▶ [Goal of the exercise]
Please rewrite the passage on global optimization methods below, from "The component methods [4, 21, 23, 27, 28, 30]" up to and including "24,25,26, 32, 36].", and change "Peano" to "Hilbert" throughout.

▶ [Text for analysis]

───

As the main approaches to designing efficient and theoretically substantiated methods one can consider the paradigm of component methods and the idea of reducing the dimensionality of optimization problems.

The component methods [4, 21, 23, 27, 28, 30] partition the search region into several subdomains and introduce a criterion that evaluates numerically each subdomain from the point of view of its efficiency for search continuation and after that a new iteration is executed in the subdomain with the best criterion value. The methods of this class differ in the strategies of partitioning and criteria of efficiency of subdomains.

The algorithms based on the idea of dimensionality reduction can be divided into two groups. The methods of the first group replace the multidimensional problem with an equivalent univariate one applying a continuous mapping of the multidimensional search domain onto a subregion of the real axis by means of the Peano space-filling curves, or evolvents [3, 14, 24,25,26, 32, 36].

The second group of optimization algorithms is based on the known scheme of nested optimization [4]. According to this approach the initial multidimensional problems is reduced to a family one-dimensional subproblems connected recursively [5, 9,10,11,12, 17, 18, 29, 34, 36]. In the paper [9], a generalization of the classical scheme called adaptive nested optimization has been proposed and the research [18] has demonstrated that this version of the nested scheme in combination with information-statistic algorithm of univariate global search has the high efficiency being better significantly than the classical prototype and one of the most qualitative popular method DIRECT [21].

───

▶ [Page images and extracted text]

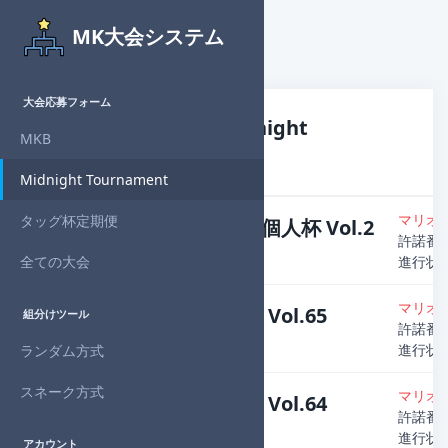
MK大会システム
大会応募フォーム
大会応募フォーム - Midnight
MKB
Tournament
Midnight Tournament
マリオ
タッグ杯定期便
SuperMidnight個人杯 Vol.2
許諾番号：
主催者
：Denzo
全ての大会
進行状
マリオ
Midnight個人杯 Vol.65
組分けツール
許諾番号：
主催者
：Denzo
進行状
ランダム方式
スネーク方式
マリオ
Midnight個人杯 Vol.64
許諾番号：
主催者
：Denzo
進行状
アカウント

───

▶ [Answer section]
The component methods [4, 21, 23, 27, 28, 30] partition the search region into several subdomains and introduce a criterion that evaluates numerically each subdomain from the point of view of its efficiency for search continuation and after that a new iteration is executed in the subdomain with the best criterion value. The methods of this class differ in the strategies of partitioning and criteria of efficiency of subdomains.

The algorithms based on the idea of dimensionality reduction can be divided into two groups. The methods of the first group replace the multidimensional problem with an equivalent univariate one applying a continuous mapping of the multidimensional search domain onto a subregion of the real axis by means of the Hilbert space-filling curves, or evolvents [3, 14, 24,25,26, 32, 36].